Radiohead’s struggle and second guess themselves in an attempt at producing another ‘Creep’ an attempt that saw the band writing half a dozen potential follow-up hits, none of which they were particularly happy with. The sessions for the album dragged on, everyone went a bit crazy, not helped by the extensive touring they’d just completed in support of ‘Pablo Honey’. Experienced producer John Leckie held things together, and Radiohead’s survived intact. They very nearly split up, right here. Very nearly gave up altogether. Think about that for a second. Think about the fact that ‘The Bends’ sold far less than ‘Pablo Honey’ in the US, and in the UK it took about five singles to regain the groups lost ground, with the closing and very unlikely single type song ‘Street Spirit’ finally cracking the top ten and giving Radiohead a future. ‘The Bends’ stuck around in the UK album charts though, to be fair. Each and every single reminded people who knew existed. It seems shocking these days, when Radiohead have enjoyed chart topping albums and everything else that goes with it, but still.

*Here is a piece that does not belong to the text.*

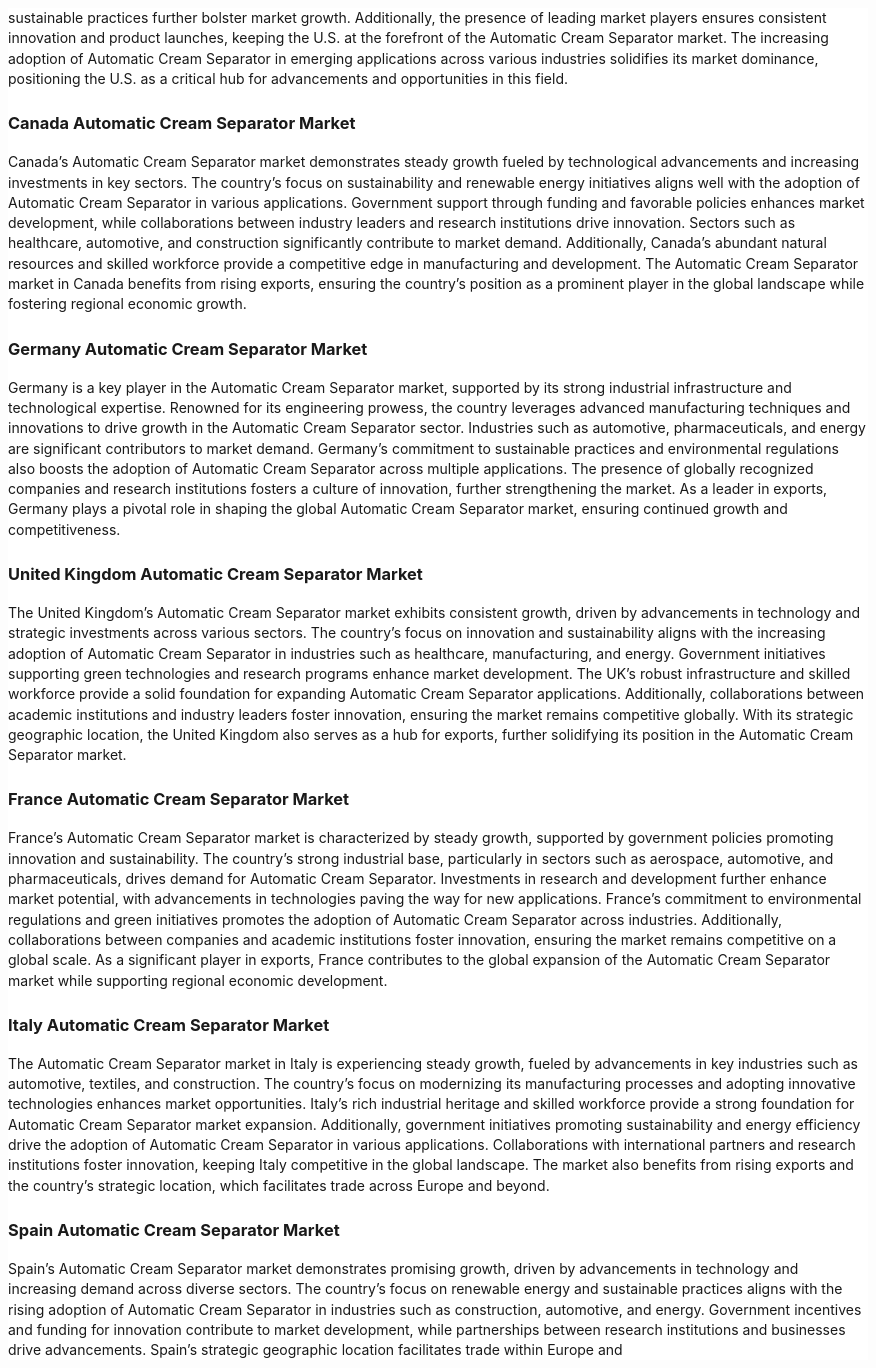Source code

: sustainable practices further bolster market growth. Additionally, the presence of leading market players ensures consistent innovation and product launches, keeping the U.S. at the forefront of the Automatic Cream Separator market. The increasing adoption of Automatic Cream Separator in emerging applications across various industries solidifies its market dominance, positioning the U.S. as a critical hub for advancements and opportunities in this field.</p><h3>Canada Automatic Cream Separator Market</h3><p>Canada&rsquo;s Automatic Cream Separator market demonstrates steady growth fueled by technological advancements and increasing investments in key sectors. The country&rsquo;s focus on sustainability and renewable energy initiatives aligns well with the adoption of Automatic Cream Separator in various applications. Government support through funding and favorable policies enhances market development, while collaborations between industry leaders and research institutions drive innovation. Sectors such as healthcare, automotive, and construction significantly contribute to market demand. Additionally, Canada&rsquo;s abundant natural resources and skilled workforce provide a competitive edge in manufacturing and development. The Automatic Cream Separator market in Canada benefits from rising exports, ensuring the country&rsquo;s position as a prominent player in the global landscape while fostering regional economic growth.</p><h3>Germany Automatic Cream Separator Market</h3><p>Germany is a key player in the Automatic Cream Separator market, supported by its strong industrial infrastructure and technological expertise. Renowned for its engineering prowess, the country leverages advanced manufacturing techniques and innovations to drive growth in the Automatic Cream Separator sector. Industries such as automotive, pharmaceuticals, and energy are significant contributors to market demand. Germany&rsquo;s commitment to sustainable practices and environmental regulations also boosts the adoption of Automatic Cream Separator across multiple applications. The presence of globally recognized companies and research institutions fosters a culture of innovation, further strengthening the market. As a leader in exports, Germany plays a pivotal role in shaping the global Automatic Cream Separator market, ensuring continued growth and competitiveness.</p><h3>United Kingdom Automatic Cream Separator Market</h3><p>The United Kingdom&rsquo;s Automatic Cream Separator market exhibits consistent growth, driven by advancements in technology and strategic investments across various sectors. The country&rsquo;s focus on innovation and sustainability aligns with the increasing adoption of Automatic Cream Separator in industries such as healthcare, manufacturing, and energy. Government initiatives supporting green technologies and research programs enhance market development. The UK&rsquo;s robust infrastructure and skilled workforce provide a solid foundation for expanding Automatic Cream Separator applications. Additionally, collaborations between academic institutions and industry leaders foster innovation, ensuring the market remains competitive globally. With its strategic geographic location, the United Kingdom also serves as a hub for exports, further solidifying its position in the Automatic Cream Separator market.</p><h3>France Automatic Cream Separator Market</h3><p>France&rsquo;s Automatic Cream Separator market is characterized by steady growth, supported by government policies promoting innovation and sustainability. The country&rsquo;s strong industrial base, particularly in sectors such as aerospace, automotive, and pharmaceuticals, drives demand for Automatic Cream Separator. Investments in research and development further enhance market potential, with advancements in technologies paving the way for new applications. France&rsquo;s commitment to environmental regulations and green initiatives promotes the adoption of Automatic Cream Separator across industries. Additionally, collaborations between companies and academic institutions foster innovation, ensuring the market remains competitive on a global scale. As a significant player in exports, France contributes to the global expansion of the Automatic Cream Separator market while supporting regional economic development.</p><h3>Italy Automatic Cream Separator Market</h3><p>The Automatic Cream Separator market in Italy is experiencing steady growth, fueled by advancements in key industries such as automotive, textiles, and construction. The country&rsquo;s focus on modernizing its manufacturing processes and adopting innovative technologies enhances market opportunities. Italy&rsquo;s rich industrial heritage and skilled workforce provide a strong foundation for Automatic Cream Separator market expansion. Additionally, government initiatives promoting sustainability and energy efficiency drive the adoption of Automatic Cream Separator in various applications. Collaborations with international partners and research institutions foster innovation, keeping Italy competitive in the global landscape. The market also benefits from rising exports and the country&rsquo;s strategic location, which facilitates trade across Europe and beyond.</p><h3>Spain Automatic Cream Separator Market</h3><p>Spain&rsquo;s Automatic Cream Separator market demonstrates promising growth, driven by advancements in technology and increasing demand across diverse sectors. The country&rsquo;s focus on renewable energy and sustainable practices aligns with the rising adoption of Automatic Cream Separator in industries such as construction, automotive, and energy. Government incentives and funding for innovation contribute to market development, while partnerships between research institutions and businesses drive advancements. Spain&rsquo;s strategic geographic location facilitates trade within Europe and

‘Planet Telex’ explodes from the speakers with a depth to the sound that just wasn’t there on ‘Pablo Honey’, but it is absolutely no kind of song, whatsoever – all atmosphere and texture. It’s okay, but the title song that follows it is far better. If the rockier songs on ‘Pablo Honey’ were sometimes a little embarrassing, Radiohead have suddenly got a lot better at ROCK songs here. ‘High And Dry’ varied the album, all of the opening first three songs managing to sound different to each other. ‘High And Dry’ is pretty, especially vocally. It’s a good song, but ‘Fake Plastic Trees’ is far better, and able to reduce this listener to tears more often than not. Now here, you see, is a song better than ‘Creep’, a giant leap forwards. The emotion here is immense, especially given that the lyrics aren’t that straightforward, but that only all works to the songs advantage. Thom sings absolutely beautifully, and ‘The Bends’ has a genuine classic on its hands. ‘Bones’ and ‘Nice Dream’ are mood pieces, attempts at moving forwards ably supported by the excellent production of John Leckie, without whom neither song would amount to anything more than the prettier moments from the very un-acclaimed ‘Pablo Honey’. The harder guitars of ‘Just’ appealed to Radiohead’s American fans and the truly demented ‘My Iron Lung’ won over a whole new bunch of ‘obscure in their listening habits’ UK alternative music fans. Hard to believe listening to it, that ‘My Iron Lung’ was simply an attempt at writing a new ‘Creep’. The song progresses, quietly yet spooky and full of potential menace even before the very loud and loose guitars of Johnny Greenwood have really kicked in. Fabulous stuff from start to finish.
‘Bullet Proof’ has a grandeur about it, a wonderful ballad with a sad, lost atmosphere and great production and mixing. Working with John Leckie probably saved Radiohead’s career. The echo on Thom’s voice here is just right, and really adds to the song. ‘Black Star’ has its moments, ‘Sulk’ doesn’t – but the closing ‘Street Spirit’, which revolves around a fascinating repeating guitar figure and intriguing Thom Yorke lyrics, is almost worth the price of admission alone.